I was surprised, yesterday morning, to find a Collared Kingfisher inside our old birdcage which was previously the home of our Black-headed Munias (Lonchura atricapilla).
It was around 10 AM yesterday when I found out about the Mangrove Kingfisher—I just woke up at that time having stayed up the whole night online. I love birds, have kept several birds in the past and I’m always ready to feed and pet one. I asked my brother who owned the bird so that I could ask the owner if it was OK to feed the bird. My brother told me that the Collared Kingfisher was ours and that they were able to rescue it from the stray cat’s fangs—after some time begging the cat to let go of the bird.
The Collared Kingfisher (Todiramphus chloris) is a medium-sized kingfisher belonging to the family Halcyonidae, the tree kingfishers. Also known as the White-collared Kingfisher or Mangrove Kingfisher, it is commonly found in coastal areas, particularly in mangrove swamps. It also inhabits farmland, open woodland, grassland and gardens. In some parts of its range, especially on islands, it can be seen further inland, ranging into forest or into mountain areas.
We don’t really know why the kingfisher ended in our place. We used to see kingfishers in our place years ago, back when we were still close to the sea. Before the reclamation, our house was close to a small mangrove forest—my friends and I used to catch fishes and crabs in the mangrove area as well as gather and eat the fruits of the Nypa fruticans—I miss those days.
I’ve previously read about kingfishers preferring to eat small crabs and they are also known to feed on insects, worms, snails, shrimps, frogs, lizards and small fish. Since we don’t have the bird’s favorite food, I opted for the small lizard. I hand fed the kingfisher a tiny house gecko that I personally caught. Touching geckos usually grosses me out but I had to capture the gecko by hand. I think the White-collared Kingfisher loved it though it spat out the tail.
In the evening, to prevent the stray cats and our cats from disturbing bird we covered the bird’s cage with an old tarp.
This morning, I was saddened to find out that the White-Collared Kingfisher has died—we never got to name the bird—in my head I called the bird Blue. I don’t know if it was my feeding that killed the bird or if it was cat’s bite. Blue is an addition to our long list of bird casualties—the third bird casualty this year.
A pet’s death is always a shocker.

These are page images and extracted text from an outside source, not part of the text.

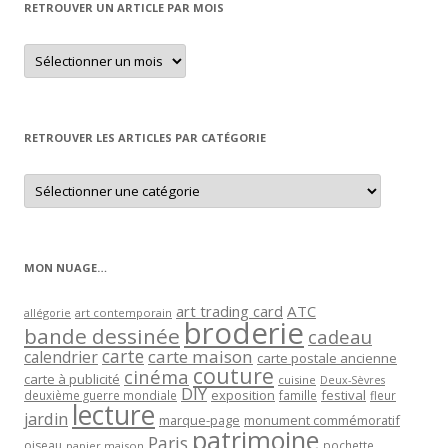
RETROUVER UN ARTICLE PAR MOIS
Retrouver
un
article
par
mois
RETROUVER LES ARTICLES PAR CATÉGORIE
Retrouver
les
articles
par
catégorie
MON NUAGE…
art trading card
ATC
allégorie
art contemporain
broderie
bande dessinée
cadeau
carte
carte maison
calendrier
carte postale ancienne
couture
cinéma
carte à publicité
cuisine
Deux-Sèvres
DIY
exposition
festival
famille
deuxième guerre mondiale
fleur
lecture
jardin
marque-page
monument commémoratif
patrimoine
Paris
oiseau
papier maison
pochette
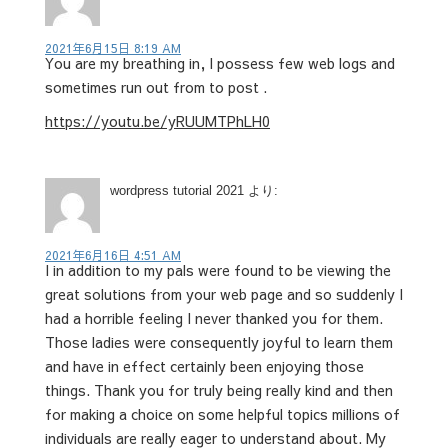
2021年6月15日 8:19 AM
You are my breathing in, I possess few web logs and
sometimes run out from to post .
https://youtu.be/yRUUMTPhLH0
wordpress tutorial 2021
より:
2021年6月16日 4:51 AM
I in addition to my pals were found to be viewing the
great solutions from your web page and so suddenly I
had a horrible feeling I never thanked you for them.
Those ladies were consequently joyful to learn them
and have in effect certainly been enjoying those
things. Thank you for truly being really kind and then
for making a choice on some helpful topics millions of
individuals are really eager to understand about. My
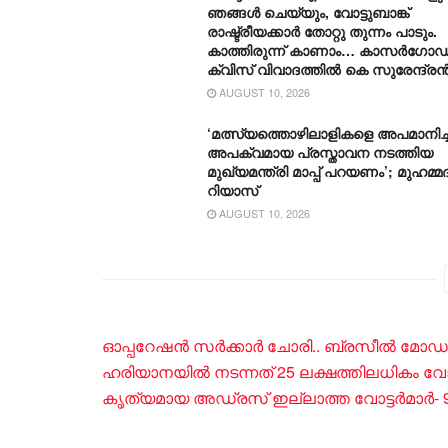
ഞങ്ങൾ ചെയ്യും, വോട്ടുബാങ്ക്
രാഷ്ട്രീയക്കാർ തോറ്റു തുന്നം പാടും.
കാത്തിരുന്ന് കാണാം… കാസർഗോഡ
ക്വിസ് വിവാദത്തിൽ കെ സുരേന്ദ്ര
AUGUST 10, 2026
‘മത്സ്യത്തൊഴിലാളികളെ അപമാനിച്ച
അപക്വമായ പ്രസ്താവന നടത്തിയ
മുഖ്യമന്ത്രി മാപ്പ് പറയണം’; മുഹമ്മദ
റിയാസ്
AUGUST 10, 2026
ഓപ്പറേഷൻ സർക്കാർ ചോരി.. ബ്രസീൽ മോഡൽ
ഹരിയാനയിൽ ന‌ടന്നത് 25 ലക്ഷത്തിലധികം വോട്ട് ത
കൃത്യമായ അഡ്രസ് ഇല്ലാത്ത വോട്ടർമാർ- 93,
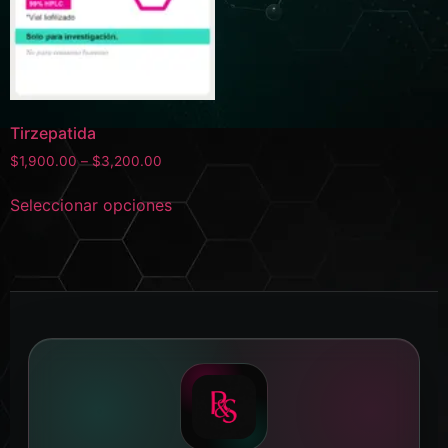
Tirzepatida
$
1,900.00
–
$
3,200.00
Seleccionar opciones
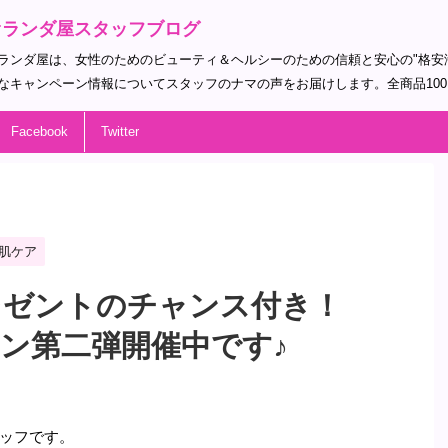
オランダ屋スタッフブログ
ランダ屋は、女性のためのビューティ＆ヘルシーのための信頼と安心の"格安
なキャンペーン情報についてスタッフのナマの声をお届けします。全商品10
Facebook
Twitter
肌ケア
プレゼントのチャンス付き！
ペーン第二弾開催中です♪
ッフです。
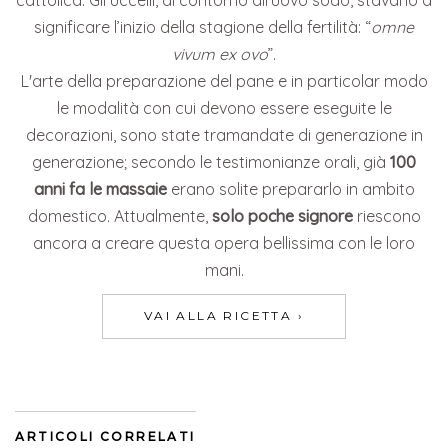
cattolica. Gli uccelli, di contorno all’uovo sodo, stavano a
significare l’inizio della stagione della fertilità: “
omne
vivum ex ovo
”.
L'arte della preparazione del pane e in particolar modo
le modalità con cui devono essere eseguite le
decorazioni, sono state tramandate di generazione in
generazione; secondo le testimonianze orali, già
100
anni fa le massaie
erano solite prepararlo in ambito
domestico. Attualmente,
solo poche signore
riescono
ancora a creare questa opera bellissima con le loro
mani.
VAI ALLA RICETTA ›
ARTICOLI CORRELATI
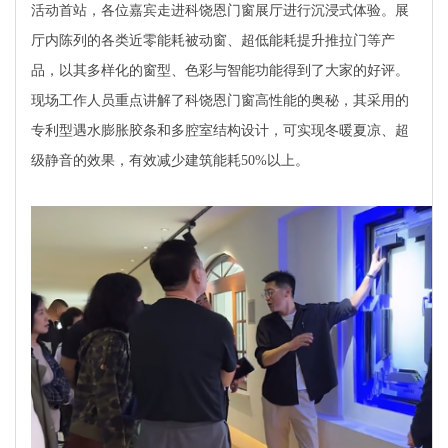
活动首站，各位嘉宾走进科饶恩门窗展厅进行沉浸式体验。展
厅内陈列的各类近零能耗被动窗、超低能耗提升推拉门等产
品，以其多样化的窗型、色彩与智能功能得到了大家的好评。
现场工作人员重点讲解了科饶恩门窗高性能的奥秘，其采用的
专利型遇水膨胀胶条和多腔室结构设计，可实现冬暖夏凉、超
级静音的效果，有效减少建筑能耗50%以上。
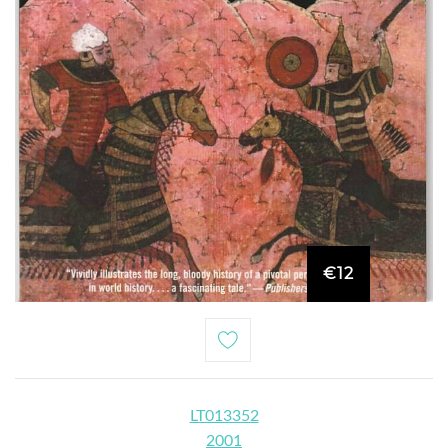
€12
LT013352
2001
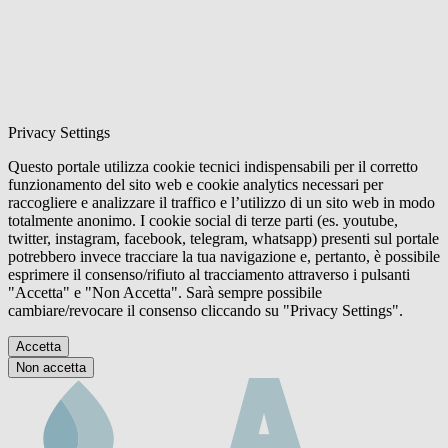
Privacy Settings
Questo portale utilizza cookie tecnici indispensabili per il corretto
funzionamento del sito web e cookie analytics necessari per
raccogliere e analizzare il traffico e l’utilizzo di un sito web in modo
totalmente anonimo. I cookie social di terze parti (es. youtube,
twitter, instagram, facebook, telegram, whatsapp) presenti sul portale
potrebbero invece tracciare la tua navigazione e, pertanto, è possibile
esprimere il consenso/rifiuto al tracciamento attraverso i pulsanti
"Accetta" e "Non Accetta". Sarà sempre possibile
cambiare/revocare il consenso cliccando su "Privacy Settings".
Accetta
Non accetta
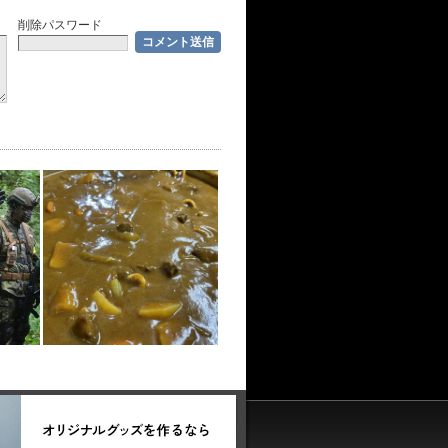
削除パスワード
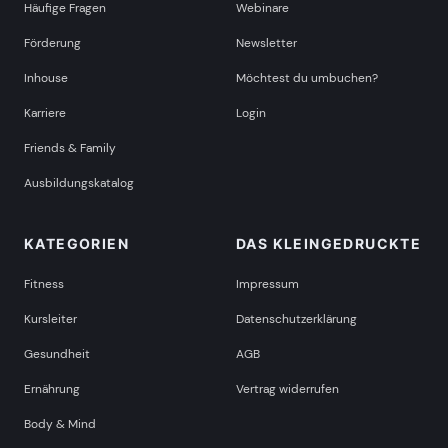
Häufige Fragen
Webinare
Förderung
Newsletter
Inhouse
Möchtest du umbuchen?
Karriere
Login
Friends & Family
Ausbildungskatalog
KATEGORIEN
DAS KLEINGEDRUCKTE
Fitness
Impressum
Kursleiter
Datenschutzerklärung
Gesundheit
AGB
Ernährung
Vertrag widerrufen
Body & Mind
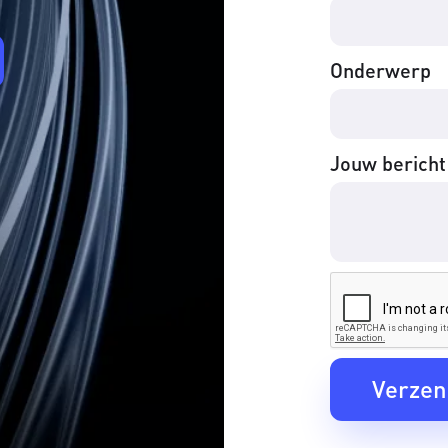
Onderwerp
Jouw bericht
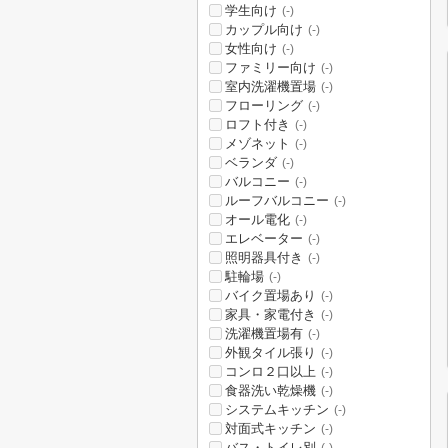
学生向け
(-)
カップル向け
(-)
女性向け
(-)
ファミリー向け
(-)
室内洗濯機置場
(-)
フローリング
(-)
ロフト付き
(-)
メゾネット
(-)
ベランダ
(-)
バルコニー
(-)
ルーフバルコニー
(-)
オール電化
(-)
エレベーター
(-)
照明器具付き
(-)
駐輪場
(-)
バイク置場あり
(-)
家具・家電付き
(-)
洗濯機置場有
(-)
外観タイル張り
(-)
コンロ２口以上
(-)
食器洗い乾燥機
(-)
システムキッチン
(-)
対面式キッチン
(-)
バス・トイレ別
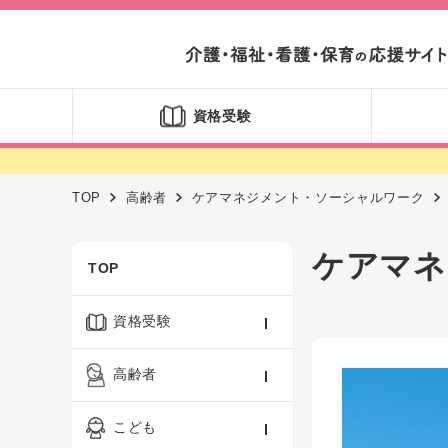
資格受験
TOP
高齢者
ケアマネジメント・ソーシャルワーク
ケアマネ
TOP
資格受験
ケアマネジャー
高齢者
社会福祉士
認知症ケア・介護技術
こども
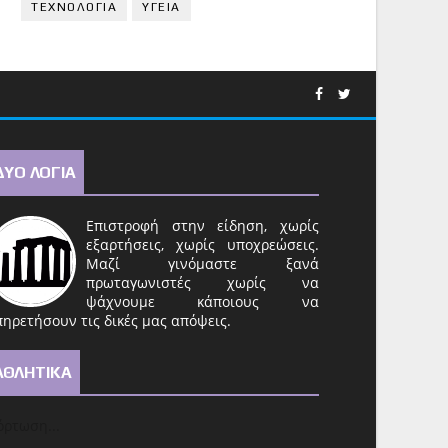
ΤΕΧΝΟΛΟΓΙΑ
ΥΓΕΙΑ
ΔΥΟ ΛΟΓΙΑ
Επιστροφή στην είδηση, χωρίς
εξαρτήσεις, χωρίς υποχρεώσεις.
Μαζί γινόμαστε ξανά
πρωταγωνιστές χωρίς να
ψάχνουμε κάποιους να
ηρετήσουν τις δικές μας απόψεις.
ΑΘΛΗΤΙΚΑ
ρτωση...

It would make you silent for sometime. It would make you ask what you did wrong. It would make you not want to get another pet—that’s why we’ve never had pets for some time—we suck at it. It's sad but, come to think of it, I had fun with the Collared Kingfisher and it kept me away from the computer for a whole day yesterday.
My three-year-old third cousin and I buried the bird under the coconut tree on my uncle’s yard.